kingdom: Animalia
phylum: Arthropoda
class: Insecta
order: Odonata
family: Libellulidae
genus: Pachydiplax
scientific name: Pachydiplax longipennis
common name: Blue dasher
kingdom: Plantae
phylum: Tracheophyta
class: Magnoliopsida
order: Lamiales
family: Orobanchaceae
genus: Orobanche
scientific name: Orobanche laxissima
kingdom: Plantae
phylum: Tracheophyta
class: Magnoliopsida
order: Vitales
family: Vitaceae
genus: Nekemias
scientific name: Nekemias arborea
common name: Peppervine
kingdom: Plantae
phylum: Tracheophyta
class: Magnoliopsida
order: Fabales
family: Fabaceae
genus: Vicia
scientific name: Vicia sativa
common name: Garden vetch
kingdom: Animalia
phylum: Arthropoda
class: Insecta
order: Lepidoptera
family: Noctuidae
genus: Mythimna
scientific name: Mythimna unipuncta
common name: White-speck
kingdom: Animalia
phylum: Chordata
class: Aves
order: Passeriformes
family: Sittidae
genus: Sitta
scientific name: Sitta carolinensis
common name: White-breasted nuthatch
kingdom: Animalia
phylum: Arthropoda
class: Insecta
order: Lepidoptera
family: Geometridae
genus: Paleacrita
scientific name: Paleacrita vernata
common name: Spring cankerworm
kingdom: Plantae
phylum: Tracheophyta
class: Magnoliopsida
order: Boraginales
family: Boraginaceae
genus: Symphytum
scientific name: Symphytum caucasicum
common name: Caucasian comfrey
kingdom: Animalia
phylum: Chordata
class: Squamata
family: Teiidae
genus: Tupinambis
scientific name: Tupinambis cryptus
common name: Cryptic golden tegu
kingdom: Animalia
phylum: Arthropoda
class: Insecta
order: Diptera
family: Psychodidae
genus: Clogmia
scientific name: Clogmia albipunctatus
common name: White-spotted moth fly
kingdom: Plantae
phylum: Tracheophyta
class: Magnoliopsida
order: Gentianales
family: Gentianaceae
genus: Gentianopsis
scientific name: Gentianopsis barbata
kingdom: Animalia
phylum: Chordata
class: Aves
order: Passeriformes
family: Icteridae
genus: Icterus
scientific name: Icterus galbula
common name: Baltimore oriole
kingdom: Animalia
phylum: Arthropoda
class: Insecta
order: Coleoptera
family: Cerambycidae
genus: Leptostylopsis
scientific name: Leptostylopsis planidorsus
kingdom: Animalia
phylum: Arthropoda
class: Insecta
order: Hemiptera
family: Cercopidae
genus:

◆ What the task requires
Copy out all of the rows above, line by line, keeping every rank and name without change.

◆ Answer
kingdom: Animalia
phylum: Arthropoda
class: Insecta
order: Odonata
family: Libellulidae
genus: Pachydiplax
scientific name: Pachydiplax longipennis
common name: Blue dasher
kingdom: Plantae
phylum: Tracheophyta
class: Magnoliopsida
order: Lamiales
family: Orobanchaceae
genus: Orobanche
scientific name: Orobanche laxissima
kingdom: Plantae
phylum: Tracheophyta
class: Magnoliopsida
order: Vitales
family: Vitaceae
genus: Nekemias
scientific name: Nekemias arborea
common name: Peppervine
kingdom: Plantae
phylum: Tracheophyta
class: Magnoliopsida
order: Fabales
family: Fabaceae
genus: Vicia
scientific name: Vicia sativa
common name: Garden vetch
kingdom: Animalia
phylum: Arthropoda
class: Insecta
order: Lepidoptera
family: Noctuidae
genus: Mythimna
scientific name: Mythimna unipuncta
common name: White-speck
kingdom: Animalia
phylum: Chordata
class: Aves
order: Passeriformes
family: Sittidae
genus: Sitta
scientific name: Sitta carolinensis
common name: White-breasted nuthatch
kingdom: Animalia
phylum: Arthropoda
class: Insecta
order: Lepidoptera
family: Geometridae
genus: Paleacrita
scientific name: Paleacrita vernata
common name: Spring cankerworm
kingdom: Plantae
phylum: Tracheophyta
class: Magnoliopsida
order: Boraginales
family: Boraginaceae
genus: Symphytum
scientific name: Symphytum caucasicum
common name: Caucasian comfrey
kingdom: Animalia
phylum: Chordata
class: Squamata
family: Teiidae
genus: Tupinambis
scientific name: Tupinambis cryptus
common name: Cryptic golden tegu
kingdom: Animalia
phylum: Arthropoda
class: Insecta
order: Diptera
family: Psychodidae
genus: Clogmia
scientific name: Clogmia albipunctatus
common name: White-spotted moth fly
kingdom: Plantae
phylum: Tracheophyta
class: Magnoliopsida
order: Gentianales
family: Gentianaceae
genus: Gentianopsis
scientific name: Gentianopsis barbata
kingdom: Animalia
phylum: Chordata
class: Aves
order: Passeriformes
family: Icteridae
genus: Icterus
scientific name: Icterus galbula
common name: Baltimore oriole
kingdom: Animalia
phylum: Arthropoda
class: Insecta
order: Coleoptera
family: Cerambycidae
genus: Leptostylopsis
scientific name: Leptostylopsis planidorsus
kingdom: Animalia
phylum: Arthropoda
class: Insecta
order: Hemiptera
family: Cercopidae
genus:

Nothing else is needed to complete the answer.